WORK TASK: Please copy the entries below line for line, leaving the pictures out of your answer.
*** DATA EXTRACTS Section Begins ***
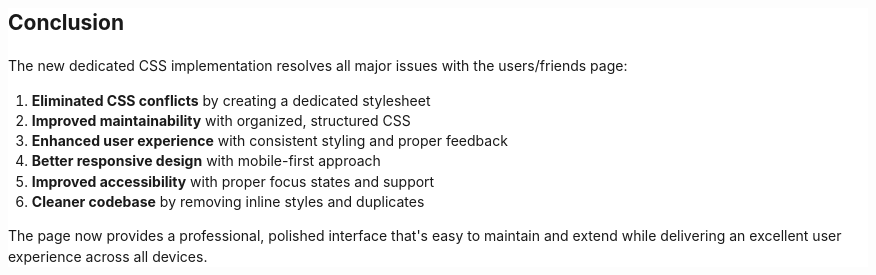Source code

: ## Conclusion

The new dedicated CSS implementation resolves all major issues with the users/friends page:

1. **Eliminated CSS conflicts** by creating a dedicated stylesheet
2. **Improved maintainability** with organized, structured CSS
3. **Enhanced user experience** with consistent styling and proper feedback
4. **Better responsive design** with mobile-first approach
5. **Improved accessibility** with proper focus states and support
6. **Cleaner codebase** by removing inline styles and duplicates

The page now provides a professional, polished interface that's easy to maintain and extend while delivering an excellent user experience across all devices.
*** DATA EXTRACTS Section Ends ***
SOLUTION TO THE PROBLEM:
Source code

: ## Conclusion

The new dedicated CSS implementation resolves all major issues with the users/friends page:

1. **Eliminated CSS conflicts** by creating a dedicated stylesheet
2. **Improved maintainability** with organized, structured CSS
3. **Enhanced user experience** with consistent styling and proper feedback
4. **Better responsive design** with mobile-first approach
5. **Improved accessibility** with proper focus states and support
6. **Cleaner codebase** by removing inline styles and duplicates

The page now provides a professional, polished interface that's easy to maintain and extend while delivering an excellent user experience across all devices.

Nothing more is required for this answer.